Annotated element entries:

══════════

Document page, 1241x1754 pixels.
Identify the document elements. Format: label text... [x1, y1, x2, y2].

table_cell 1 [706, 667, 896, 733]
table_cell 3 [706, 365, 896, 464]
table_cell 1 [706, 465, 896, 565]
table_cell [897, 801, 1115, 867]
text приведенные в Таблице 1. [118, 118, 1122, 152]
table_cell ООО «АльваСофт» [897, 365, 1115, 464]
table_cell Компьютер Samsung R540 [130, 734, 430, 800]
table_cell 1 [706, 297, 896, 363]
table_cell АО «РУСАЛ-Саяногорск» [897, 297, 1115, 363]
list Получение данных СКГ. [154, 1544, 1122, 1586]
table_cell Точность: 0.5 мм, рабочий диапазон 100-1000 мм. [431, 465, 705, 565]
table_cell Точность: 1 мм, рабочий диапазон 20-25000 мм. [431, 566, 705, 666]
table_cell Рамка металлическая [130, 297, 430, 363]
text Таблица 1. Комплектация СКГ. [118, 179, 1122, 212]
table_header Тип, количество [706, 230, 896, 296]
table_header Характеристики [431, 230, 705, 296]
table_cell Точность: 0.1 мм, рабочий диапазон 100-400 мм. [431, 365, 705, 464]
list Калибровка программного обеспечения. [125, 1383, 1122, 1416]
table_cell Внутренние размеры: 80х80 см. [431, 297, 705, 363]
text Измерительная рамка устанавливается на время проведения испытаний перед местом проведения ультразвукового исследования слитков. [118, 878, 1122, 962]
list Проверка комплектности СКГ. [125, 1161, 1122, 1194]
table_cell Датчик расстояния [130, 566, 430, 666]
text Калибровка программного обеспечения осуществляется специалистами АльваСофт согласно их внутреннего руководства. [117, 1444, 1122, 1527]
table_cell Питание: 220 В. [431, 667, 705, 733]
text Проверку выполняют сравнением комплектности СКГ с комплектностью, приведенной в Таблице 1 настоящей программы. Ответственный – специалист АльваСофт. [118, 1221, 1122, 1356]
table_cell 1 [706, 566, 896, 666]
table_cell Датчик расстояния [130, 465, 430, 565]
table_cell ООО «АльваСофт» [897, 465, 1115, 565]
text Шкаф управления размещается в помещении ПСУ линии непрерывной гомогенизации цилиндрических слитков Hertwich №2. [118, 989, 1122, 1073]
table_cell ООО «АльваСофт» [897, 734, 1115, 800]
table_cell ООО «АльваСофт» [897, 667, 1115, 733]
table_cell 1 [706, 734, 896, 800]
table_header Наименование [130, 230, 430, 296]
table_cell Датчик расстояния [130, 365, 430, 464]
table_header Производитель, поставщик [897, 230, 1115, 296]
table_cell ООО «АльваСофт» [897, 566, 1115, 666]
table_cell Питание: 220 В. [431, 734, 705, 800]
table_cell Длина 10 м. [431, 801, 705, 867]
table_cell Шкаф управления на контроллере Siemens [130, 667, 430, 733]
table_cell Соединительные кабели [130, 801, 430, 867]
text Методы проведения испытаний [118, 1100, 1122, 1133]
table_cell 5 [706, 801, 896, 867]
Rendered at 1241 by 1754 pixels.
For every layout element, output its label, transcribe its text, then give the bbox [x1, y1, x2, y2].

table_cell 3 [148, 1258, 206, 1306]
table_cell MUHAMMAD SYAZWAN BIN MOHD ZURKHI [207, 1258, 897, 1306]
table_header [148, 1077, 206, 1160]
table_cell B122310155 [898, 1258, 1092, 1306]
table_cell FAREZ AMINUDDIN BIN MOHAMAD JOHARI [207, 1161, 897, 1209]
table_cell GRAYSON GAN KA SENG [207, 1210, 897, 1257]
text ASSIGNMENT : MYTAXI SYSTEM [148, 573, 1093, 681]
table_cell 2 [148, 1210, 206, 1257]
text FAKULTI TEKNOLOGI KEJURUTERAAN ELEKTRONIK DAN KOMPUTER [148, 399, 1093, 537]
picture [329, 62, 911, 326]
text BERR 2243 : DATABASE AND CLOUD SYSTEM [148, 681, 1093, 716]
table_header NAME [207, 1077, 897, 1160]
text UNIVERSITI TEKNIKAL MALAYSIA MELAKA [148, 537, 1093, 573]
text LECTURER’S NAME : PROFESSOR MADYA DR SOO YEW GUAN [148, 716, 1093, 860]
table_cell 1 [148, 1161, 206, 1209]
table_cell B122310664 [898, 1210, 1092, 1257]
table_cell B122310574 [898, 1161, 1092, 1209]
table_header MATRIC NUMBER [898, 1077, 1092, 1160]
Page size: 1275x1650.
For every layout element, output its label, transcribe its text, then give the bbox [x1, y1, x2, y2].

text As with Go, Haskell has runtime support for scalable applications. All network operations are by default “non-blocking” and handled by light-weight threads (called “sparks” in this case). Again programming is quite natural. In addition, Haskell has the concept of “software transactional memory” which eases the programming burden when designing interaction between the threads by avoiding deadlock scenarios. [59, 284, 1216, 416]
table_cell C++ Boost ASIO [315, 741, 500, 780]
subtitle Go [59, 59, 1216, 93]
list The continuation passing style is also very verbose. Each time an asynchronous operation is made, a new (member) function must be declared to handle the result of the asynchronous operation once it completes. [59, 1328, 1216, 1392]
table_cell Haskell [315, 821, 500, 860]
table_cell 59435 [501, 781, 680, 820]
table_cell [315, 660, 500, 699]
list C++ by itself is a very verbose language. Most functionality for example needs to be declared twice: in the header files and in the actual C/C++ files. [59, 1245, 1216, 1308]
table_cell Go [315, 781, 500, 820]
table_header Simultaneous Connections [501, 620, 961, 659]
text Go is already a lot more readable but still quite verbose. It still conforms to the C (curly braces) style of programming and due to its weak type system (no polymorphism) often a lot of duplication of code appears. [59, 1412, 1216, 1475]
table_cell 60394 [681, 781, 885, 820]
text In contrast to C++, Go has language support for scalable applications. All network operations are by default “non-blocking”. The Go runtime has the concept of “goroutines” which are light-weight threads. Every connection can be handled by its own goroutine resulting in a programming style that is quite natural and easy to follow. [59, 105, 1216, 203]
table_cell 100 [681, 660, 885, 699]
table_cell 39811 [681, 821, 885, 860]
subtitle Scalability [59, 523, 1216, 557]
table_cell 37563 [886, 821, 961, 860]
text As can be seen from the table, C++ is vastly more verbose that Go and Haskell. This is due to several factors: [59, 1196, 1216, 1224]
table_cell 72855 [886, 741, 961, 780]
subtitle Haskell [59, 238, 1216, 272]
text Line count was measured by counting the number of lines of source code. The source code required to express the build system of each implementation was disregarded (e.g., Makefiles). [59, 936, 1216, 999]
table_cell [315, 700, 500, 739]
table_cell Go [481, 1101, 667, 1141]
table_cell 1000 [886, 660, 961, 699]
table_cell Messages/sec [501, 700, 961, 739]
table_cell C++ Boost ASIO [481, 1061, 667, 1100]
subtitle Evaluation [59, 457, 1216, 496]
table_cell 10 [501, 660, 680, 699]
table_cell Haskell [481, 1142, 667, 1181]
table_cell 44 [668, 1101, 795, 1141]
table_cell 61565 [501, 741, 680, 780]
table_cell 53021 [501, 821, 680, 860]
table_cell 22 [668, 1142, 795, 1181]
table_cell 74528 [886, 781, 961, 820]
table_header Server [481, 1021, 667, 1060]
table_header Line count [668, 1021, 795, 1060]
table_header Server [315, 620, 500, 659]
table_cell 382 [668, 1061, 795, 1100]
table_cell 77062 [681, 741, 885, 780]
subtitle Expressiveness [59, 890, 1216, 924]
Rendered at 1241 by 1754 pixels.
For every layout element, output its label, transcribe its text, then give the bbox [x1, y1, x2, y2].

══════════

— REQUIREMENT —
Rewrite all of the entries above, substituting "px" for each occurrence of "pixels" and leaving everything else unchanged.

— WRITTEN SOLUTION —
Document page, 1241x1754 px.
Identify the document elements. Format: label text... [x1, y1, x2, y2].

table_cell 1 [706, 667, 896, 733]
table_cell 3 [706, 365, 896, 464]
table_cell 1 [706, 465, 896, 565]
table_cell [897, 801, 1115, 867]
text приведенные в Таблице 1. [118, 118, 1122, 152]
table_cell ООО «АльваСофт» [897, 365, 1115, 464]
table_cell Компьютер Samsung R540 [130, 734, 430, 800]
table_cell 1 [706, 297, 896, 363]
table_cell АО «РУСАЛ-Саяногорск» [897, 297, 1115, 363]
list Получение данных СКГ. [154, 1544, 1122, 1586]
table_cell Точность: 0.5 мм, рабочий диапазон 100-1000 мм. [431, 465, 705, 565]
table_cell Точность: 1 мм, рабочий диапазон 20-25000 мм. [431, 566, 705, 666]
table_cell Рамка металлическая [130, 297, 430, 363]
text Таблица 1. Комплектация СКГ. [118, 179, 1122, 212]
table_header Тип, количество [706, 230, 896, 296]
table_header Характеристики [431, 230, 705, 296]
table_cell Точность: 0.1 мм, рабочий диапазон 100-400 мм. [431, 365, 705, 464]
list Калибровка программного обеспечения. [125, 1383, 1122, 1416]
table_cell Внутренние размеры: 80х80 см. [431, 297, 705, 363]
text Измерительная рамка устанавливается на время проведения испытаний перед местом проведения ультразвукового исследования слитков. [118, 878, 1122, 962]
list Проверка комплектности СКГ. [125, 1161, 1122, 1194]
table_cell Датчик расстояния [130, 566, 430, 666]
text Калибровка программного обеспечения осуществляется специалистами АльваСофт согласно их внутреннего руководства. [117, 1444, 1122, 1527]
table_cell Питание: 220 В. [431, 667, 705, 733]
text Проверку выполняют сравнением комплектности СКГ с комплектностью, приведенной в Таблице 1 настоящей программы. Ответственный – специалист АльваСофт. [118, 1221, 1122, 1356]
table_cell 1 [706, 566, 896, 666]
table_cell Датчик расстояния [130, 465, 430, 565]
table_cell ООО «АльваСофт» [897, 465, 1115, 565]
text Шкаф управления размещается в помещении ПСУ линии непрерывной гомогенизации цилиндрических слитков Hertwich №2. [118, 989, 1122, 1073]
table_cell ООО «АльваСофт» [897, 734, 1115, 800]
table_cell ООО «АльваСофт» [897, 667, 1115, 733]
table_cell 1 [706, 734, 896, 800]
table_header Наименование [130, 230, 430, 296]
table_cell Датчик расстояния [130, 365, 430, 464]
table_header Производитель, поставщик [897, 230, 1115, 296]
table_cell ООО «АльваСофт» [897, 566, 1115, 666]
table_cell Питание: 220 В. [431, 734, 705, 800]
table_cell Длина 10 м. [431, 801, 705, 867]
table_cell Шкаф управления на контроллере Siemens [130, 667, 430, 733]
table_cell Соединительные кабели [130, 801, 430, 867]
text Методы проведения испытаний [118, 1100, 1122, 1133]
table_cell 5 [706, 801, 896, 867]
Rendered at 1241 by 1754 px.
For every layout element, output its label, transcribe its text, then give the bbox [x1, y1, x2, y2].

table_cell 3 [148, 1258, 206, 1306]
table_cell MUHAMMAD SYAZWAN BIN MOHD ZURKHI [207, 1258, 897, 1306]
table_header [148, 1077, 206, 1160]
table_cell B122310155 [898, 1258, 1092, 1306]
table_cell FAREZ AMINUDDIN BIN MOHAMAD JOHARI [207, 1161, 897, 1209]
table_cell GRAYSON GAN KA SENG [207, 1210, 897, 1257]
text ASSIGNMENT : MYTAXI SYSTEM [148, 573, 1093, 681]
table_cell 2 [148, 1210, 206, 1257]
text FAKULTI TEKNOLOGI KEJURUTERAAN ELEKTRONIK DAN KOMPUTER [148, 399, 1093, 537]
picture [329, 62, 911, 326]
text BERR 2243 : DATABASE AND CLOUD SYSTEM [148, 681, 1093, 716]
table_header NAME [207, 1077, 897, 1160]
text UNIVERSITI TEKNIKAL MALAYSIA MELAKA [148, 537, 1093, 573]
text LECTURER’S NAME : PROFESSOR MADYA DR SOO YEW GUAN [148, 716, 1093, 860]
table_cell 1 [148, 1161, 206, 1209]
table_cell B122310664 [898, 1210, 1092, 1257]
table_cell B122310574 [898, 1161, 1092, 1209]
table_header MATRIC NUMBER [898, 1077, 1092, 1160]
Page size: 1275x1650.
For every layout element, output its label, transcribe its text, then give the bbox [x1, y1, x2, y2].

text As with Go, Haskell has runtime support for scalable applications. All network operations are by default “non-blocking” and handled by light-weight threads (called “sparks” in this case). Again programming is quite natural. In addition, Haskell has the concept of “software transactional memory” which eases the programming burden when designing interaction between the threads by avoiding deadlock scenarios. [59, 284, 1216, 416]
table_cell C++ Boost ASIO [315, 741, 500, 780]
subtitle Go [59, 59, 1216, 93]
list The continuation passing style is also very verbose. Each time an asynchronous operation is made, a new (member) function must be declared to handle the result of the asynchronous operation once it completes. [59, 1328, 1216, 1392]
table_cell Haskell [315, 821, 500, 860]
table_cell 59435 [501, 781, 680, 820]
table_cell [315, 660, 500, 699]
list C++ by itself is a very verbose language. Most functionality for example needs to be declared twice: in the header files and in the actual C/C++ files. [59, 1245, 1216, 1308]
table_cell Go [315, 781, 500, 820]
table_header Simultaneous Connections [501, 620, 961, 659]
text Go is already a lot more readable but still quite verbose. It still conforms to the C (curly braces) style of programming and due to its weak type system (no polymorphism) often a lot of duplication of code appears. [59, 1412, 1216, 1475]
table_cell 60394 [681, 781, 885, 820]
text In contrast to C++, Go has language support for scalable applications. All network operations are by default “non-blocking”. The Go runtime has the concept of “goroutines” which are light-weight threads. Every connection can be handled by its own goroutine resulting in a programming style that is quite natural and easy to follow. [59, 105, 1216, 203]
table_cell 100 [681, 660, 885, 699]
table_cell 39811 [681, 821, 885, 860]
subtitle Scalability [59, 523, 1216, 557]
table_cell 37563 [886, 821, 961, 860]
text As can be seen from the table, C++ is vastly more verbose that Go and Haskell. This is due to several factors: [59, 1196, 1216, 1224]
table_cell 72855 [886, 741, 961, 780]
subtitle Haskell [59, 238, 1216, 272]
text Line count was measured by counting the number of lines of source code. The source code required to express the build system of each implementation was disregarded (e.g., Makefiles). [59, 936, 1216, 999]
table_cell [315, 700, 500, 739]
table_cell Go [481, 1101, 667, 1141]
table_cell 1000 [886, 660, 961, 699]
table_cell Messages/sec [501, 700, 961, 739]
table_cell C++ Boost ASIO [481, 1061, 667, 1100]
subtitle Evaluation [59, 457, 1216, 496]
table_cell 10 [501, 660, 680, 699]
table_cell Haskell [481, 1142, 667, 1181]
table_cell 44 [668, 1101, 795, 1141]
table_cell 61565 [501, 741, 680, 780]
table_cell 53021 [501, 821, 680, 860]
table_cell 22 [668, 1142, 795, 1181]
table_cell 74528 [886, 781, 961, 820]
table_header Server [481, 1021, 667, 1060]
table_header Line count [668, 1021, 795, 1060]
table_header Server [315, 620, 500, 659]
table_cell 382 [668, 1061, 795, 1100]
table_cell 77062 [681, 741, 885, 780]
subtitle Expressiveness [59, 890, 1216, 924]
Rendered at 1241 by 1754 px.
For every layout element, output its label, transcribe its text, then give the bbox [x1, y1, x2, y2].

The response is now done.